## Task description
Edit the records below so that every "black bars" becomes "letterbox bars", with all else unchanged, and leave the pictures out of your answer.

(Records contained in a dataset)
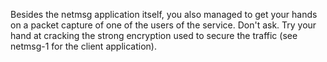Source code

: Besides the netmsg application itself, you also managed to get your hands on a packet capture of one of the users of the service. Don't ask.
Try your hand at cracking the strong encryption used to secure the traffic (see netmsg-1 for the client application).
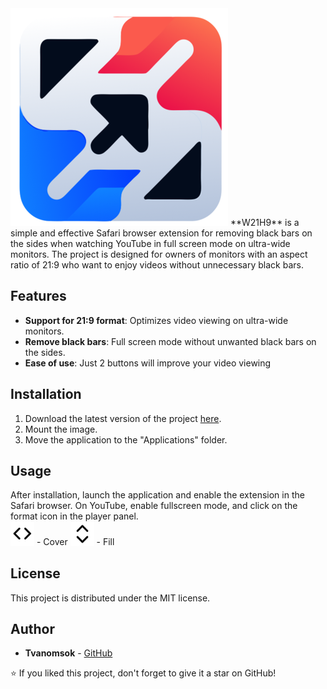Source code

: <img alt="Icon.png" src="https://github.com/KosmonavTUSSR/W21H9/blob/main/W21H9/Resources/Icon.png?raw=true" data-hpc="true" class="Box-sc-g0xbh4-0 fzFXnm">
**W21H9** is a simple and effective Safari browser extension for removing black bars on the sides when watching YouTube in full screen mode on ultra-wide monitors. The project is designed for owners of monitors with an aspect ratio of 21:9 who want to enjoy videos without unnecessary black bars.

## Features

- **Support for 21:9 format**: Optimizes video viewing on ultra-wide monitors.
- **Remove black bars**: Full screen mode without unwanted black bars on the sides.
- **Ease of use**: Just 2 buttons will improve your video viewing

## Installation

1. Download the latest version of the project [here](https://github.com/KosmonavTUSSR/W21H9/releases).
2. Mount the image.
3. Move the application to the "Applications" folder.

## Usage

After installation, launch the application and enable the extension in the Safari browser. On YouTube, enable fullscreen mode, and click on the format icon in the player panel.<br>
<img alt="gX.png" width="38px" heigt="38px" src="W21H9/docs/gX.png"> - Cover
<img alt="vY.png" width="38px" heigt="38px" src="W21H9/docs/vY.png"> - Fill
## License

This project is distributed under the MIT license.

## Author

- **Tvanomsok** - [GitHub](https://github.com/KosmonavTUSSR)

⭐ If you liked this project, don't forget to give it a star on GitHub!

## Result
Source code

: Besides the netmsg application itself, you also managed to get your hands on a packet capture of one of the users of the service. Don't ask.
Try your hand at cracking the strong encryption used to secure the traffic (see netmsg-1 for the client application).
Source code

: <img alt="Icon.png" src="https://github.com/KosmonavTUSSR/W21H9/blob/main/W21H9/Resources/Icon.png?raw=true" data-hpc="true" class="Box-sc-g0xbh4-0 fzFXnm">
**W21H9** is a simple and effective Safari browser extension for removing letterbox bars on the sides when watching YouTube in full screen mode on ultra-wide monitors. The project is designed for owners of monitors with an aspect ratio of 21:9 who want to enjoy videos without unnecessary letterbox bars.

## Features

- **Support for 21:9 format**: Optimizes video viewing on ultra-wide monitors.
- **Remove letterbox bars**: Full screen mode without unwanted letterbox bars on the sides.
- **Ease of use**: Just 2 buttons will improve your video viewing

## Installation

1. Download the latest version of the project [here](https://github.com/KosmonavTUSSR/W21H9/releases).
2. Mount the image.
3. Move the application to the "Applications" folder.

## Usage

After installation, launch the application and enable the extension in the Safari browser. On YouTube, enable fullscreen mode, and click on the format icon in the player panel.<br>
<img alt="gX.png" width="38px" heigt="38px" src="W21H9/docs/gX.png"> - Cover
<img alt="vY.png" width="38px" heigt="38px" src="W21H9/docs/vY.png"> - Fill
## License

This project is distributed under the MIT license.

## Author

- **Tvanomsok** - [GitHub](https://github.com/KosmonavTUSSR)

⭐ If you liked this project, don't forget to give it a star on GitHub!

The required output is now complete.